**EXERCISE MATERIAL:**
========
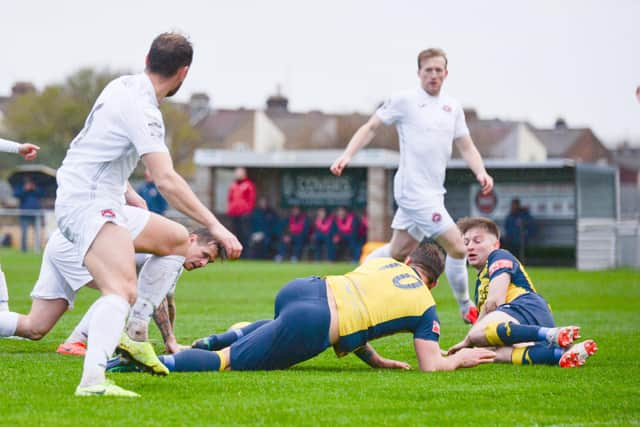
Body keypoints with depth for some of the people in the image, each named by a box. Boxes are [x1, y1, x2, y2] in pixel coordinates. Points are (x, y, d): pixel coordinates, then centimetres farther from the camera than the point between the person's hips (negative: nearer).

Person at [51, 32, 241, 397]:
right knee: (123, 289, -31)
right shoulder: (141, 109, -20)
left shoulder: (124, 87, 11)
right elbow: (166, 180, -28)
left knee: (178, 239, 24)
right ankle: (92, 380, -50)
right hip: (86, 206, -11)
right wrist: (215, 226, -27)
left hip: (105, 204, 11)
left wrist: (127, 193, 29)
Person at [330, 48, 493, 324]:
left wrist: (481, 172, -4)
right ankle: (466, 309, 2)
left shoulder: (452, 107, 13)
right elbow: (371, 127, 2)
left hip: (433, 192, 7)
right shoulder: (405, 101, -5)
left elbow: (466, 147, 14)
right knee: (457, 247, -11)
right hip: (414, 190, -7)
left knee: (399, 252, 16)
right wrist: (347, 156, -9)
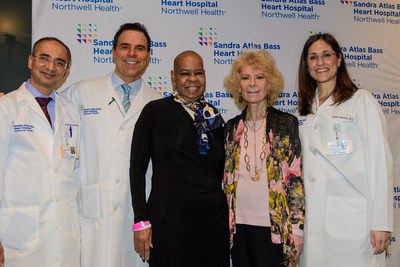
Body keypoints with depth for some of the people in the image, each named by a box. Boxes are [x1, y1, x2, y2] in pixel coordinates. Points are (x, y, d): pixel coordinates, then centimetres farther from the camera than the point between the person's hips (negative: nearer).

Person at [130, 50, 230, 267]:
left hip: (214, 218, 4)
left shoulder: (213, 116, 10)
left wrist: (229, 220, 11)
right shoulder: (155, 111, -3)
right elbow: (137, 167, -4)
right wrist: (141, 222, -9)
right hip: (169, 219, -4)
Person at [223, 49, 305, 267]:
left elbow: (296, 178, -2)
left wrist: (296, 227, -6)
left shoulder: (286, 123, -1)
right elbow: (226, 178, 10)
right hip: (239, 225, 3)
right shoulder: (231, 127, 7)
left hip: (275, 227, -3)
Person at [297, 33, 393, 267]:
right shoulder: (306, 111, 13)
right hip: (315, 221, 5)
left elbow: (379, 162, -8)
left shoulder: (361, 100, -3)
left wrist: (381, 223, -12)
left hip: (353, 221, -4)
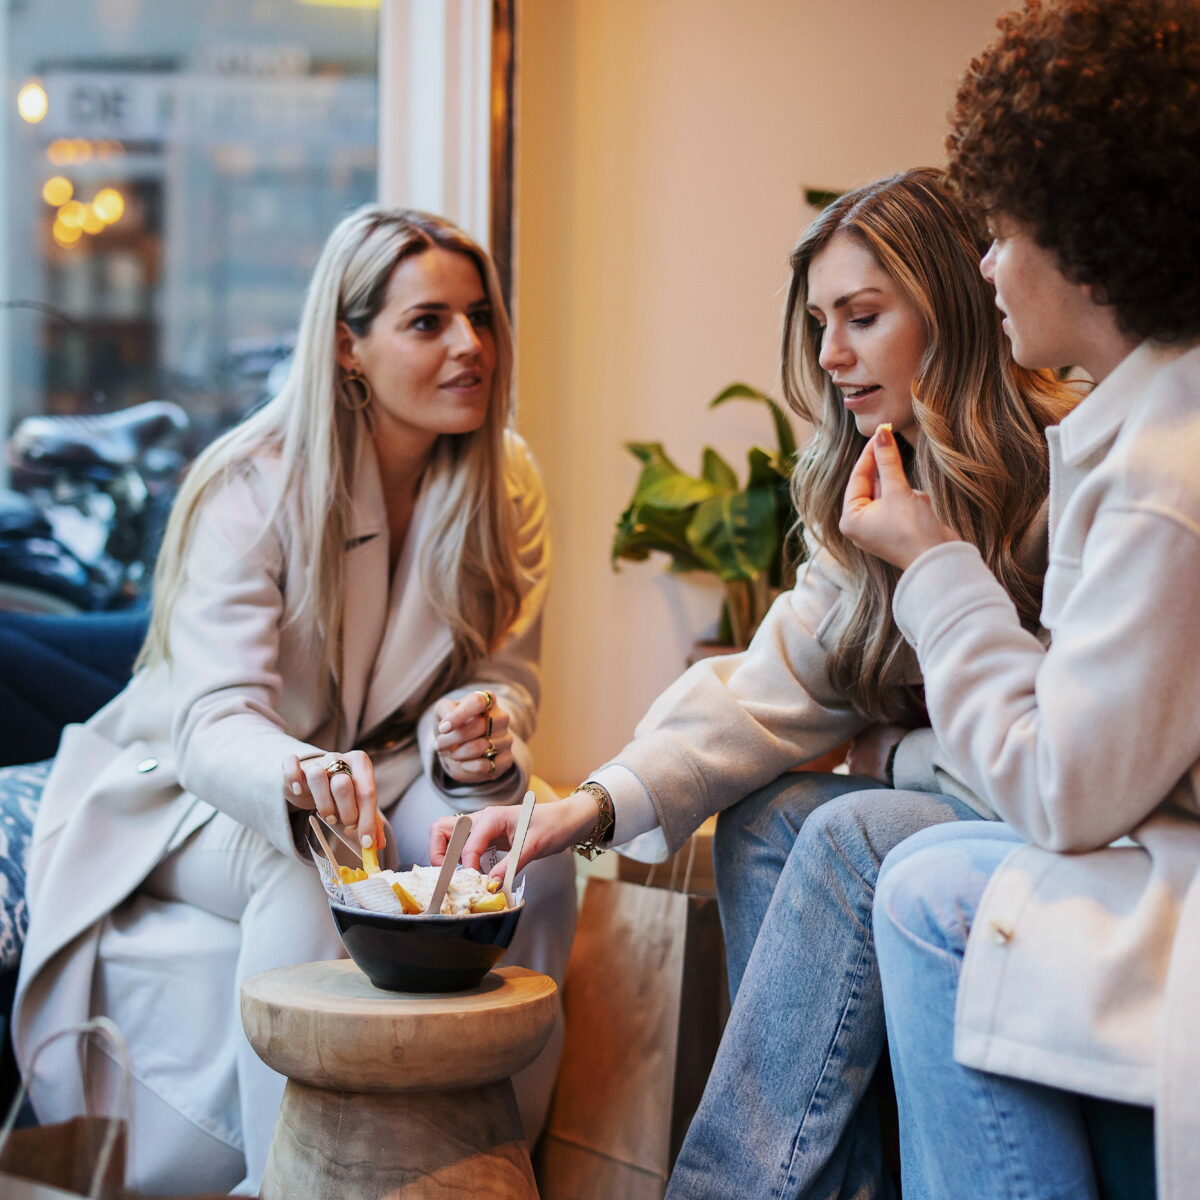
========
**WHAT YOU WILL DO:** Within the data above, how many lines include "elbow"? The number alone is the answer.

**ANSWER SECTION:** 7